Task item → Starting at the line that holds "roll_deg: +0.0", quote every line through the end of the records, both boundary lines included. Omit the pictures.

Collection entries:
_ _ _ _

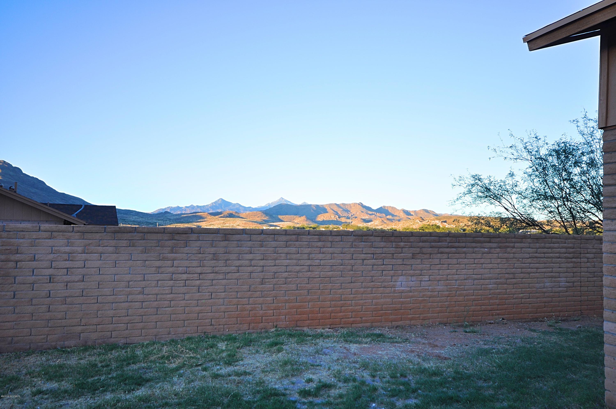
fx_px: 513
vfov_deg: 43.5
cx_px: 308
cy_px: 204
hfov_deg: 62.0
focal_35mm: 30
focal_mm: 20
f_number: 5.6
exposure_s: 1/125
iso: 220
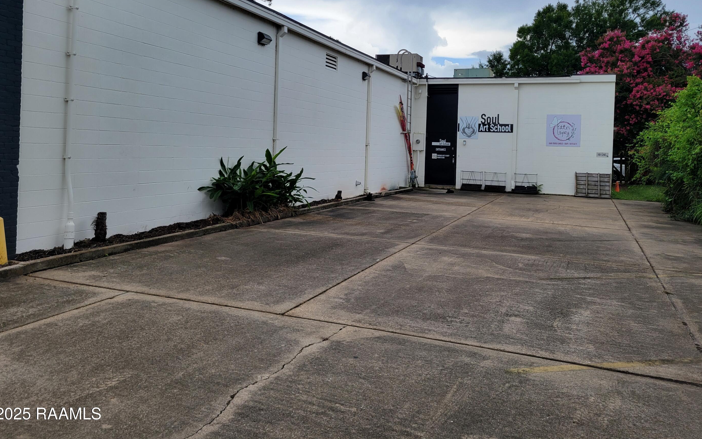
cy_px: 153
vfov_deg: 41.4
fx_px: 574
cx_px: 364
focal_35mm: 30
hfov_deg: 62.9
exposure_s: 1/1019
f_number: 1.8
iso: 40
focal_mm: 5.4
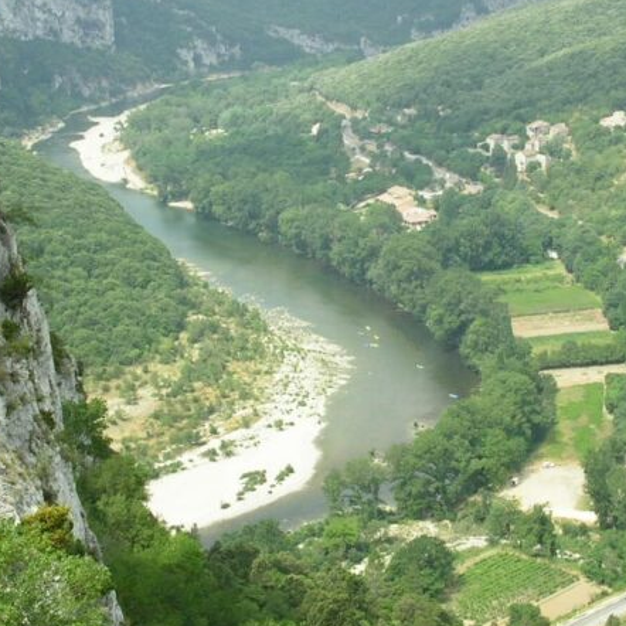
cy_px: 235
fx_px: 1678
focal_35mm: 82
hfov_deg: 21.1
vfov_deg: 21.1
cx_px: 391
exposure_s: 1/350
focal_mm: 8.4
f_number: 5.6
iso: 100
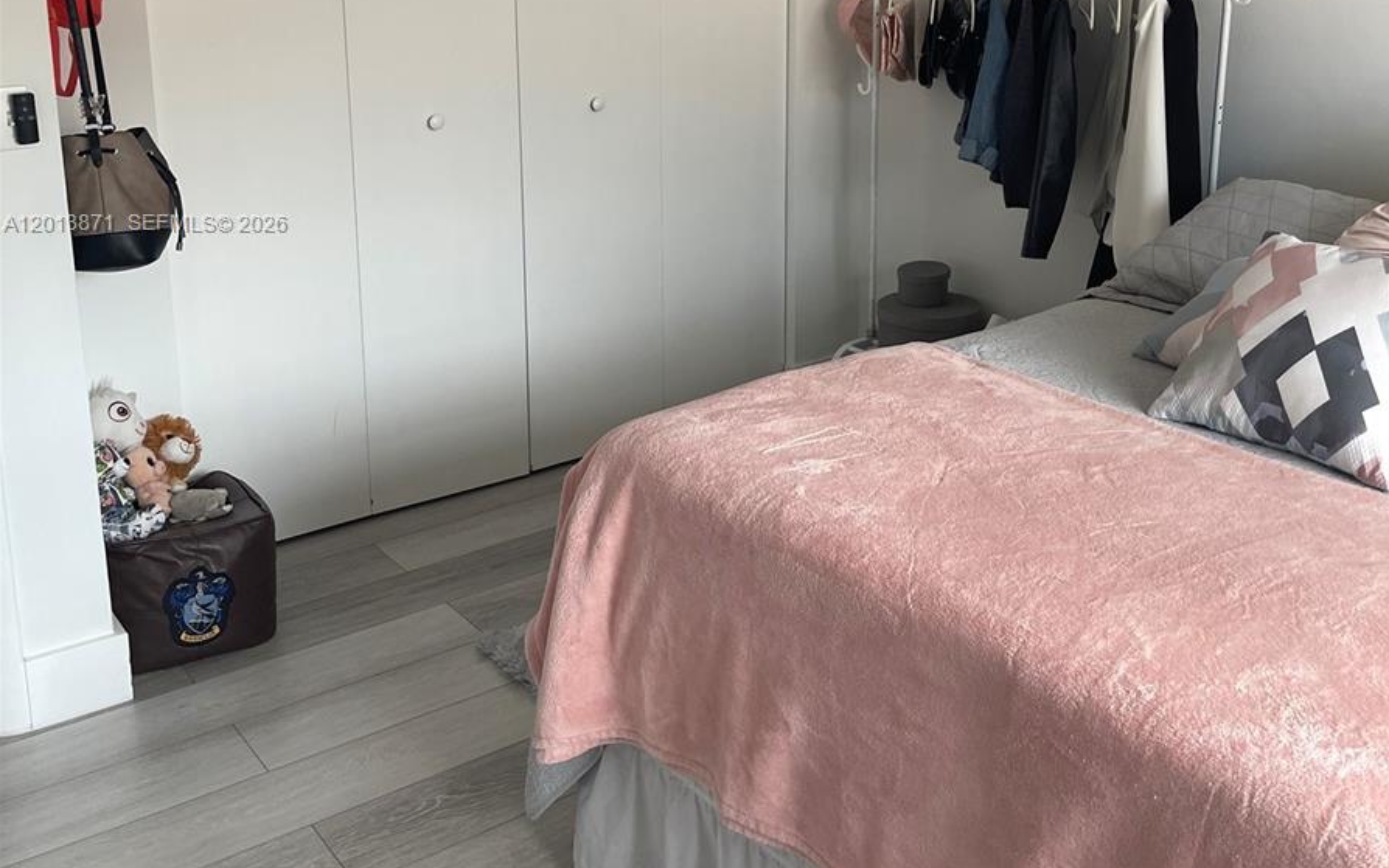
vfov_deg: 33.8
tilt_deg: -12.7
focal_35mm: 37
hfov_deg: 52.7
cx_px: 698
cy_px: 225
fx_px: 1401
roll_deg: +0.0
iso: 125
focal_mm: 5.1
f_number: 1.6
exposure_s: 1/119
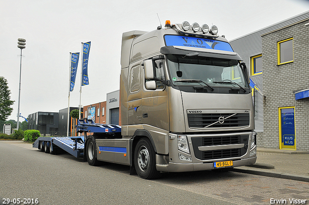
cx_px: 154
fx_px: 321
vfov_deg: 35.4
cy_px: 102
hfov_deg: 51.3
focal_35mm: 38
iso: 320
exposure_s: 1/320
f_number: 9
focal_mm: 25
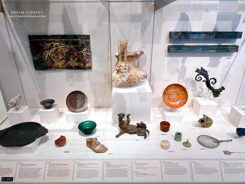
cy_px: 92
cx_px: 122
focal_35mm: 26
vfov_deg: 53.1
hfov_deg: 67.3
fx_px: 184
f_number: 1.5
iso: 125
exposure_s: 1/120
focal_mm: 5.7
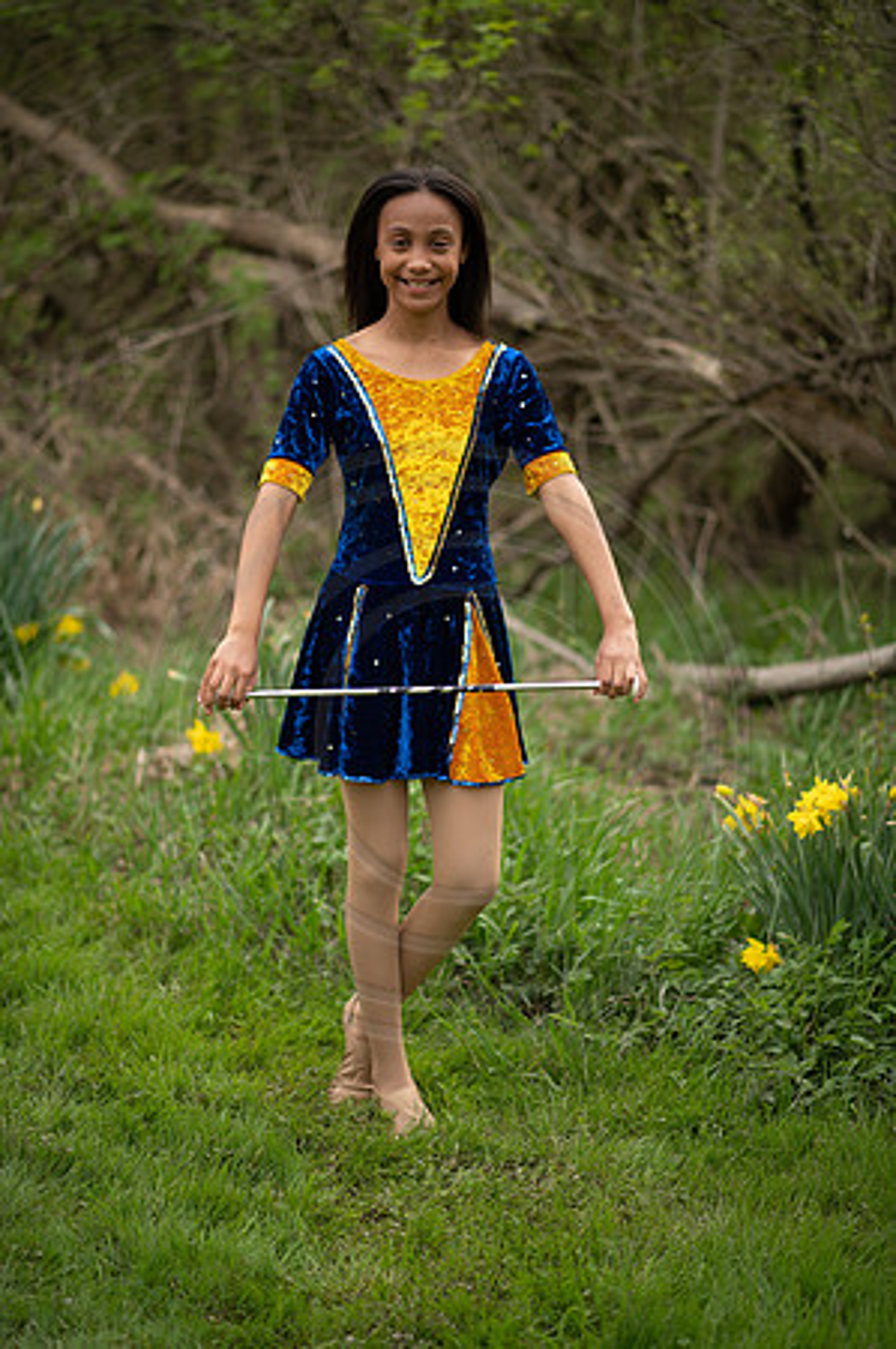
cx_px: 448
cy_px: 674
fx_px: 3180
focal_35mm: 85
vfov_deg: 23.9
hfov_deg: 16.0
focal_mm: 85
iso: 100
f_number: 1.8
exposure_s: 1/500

_ _ _ _

Your response →
roll_deg: +0.0
iso: 125
focal_mm: 5.1
f_number: 1.6
exposure_s: 1/119
cx_px: 154
fx_px: 321
vfov_deg: 35.4
cy_px: 102
hfov_deg: 51.3
focal_35mm: 38
iso: 320
exposure_s: 1/320
f_number: 9
focal_mm: 25
cy_px: 92
cx_px: 122
focal_35mm: 26
vfov_deg: 53.1
hfov_deg: 67.3
fx_px: 184
f_number: 1.5
iso: 125
exposure_s: 1/120
focal_mm: 5.7
cx_px: 448
cy_px: 674
fx_px: 3180
focal_35mm: 85
vfov_deg: 23.9
hfov_deg: 16.0
focal_mm: 85
iso: 100
f_number: 1.8
exposure_s: 1/500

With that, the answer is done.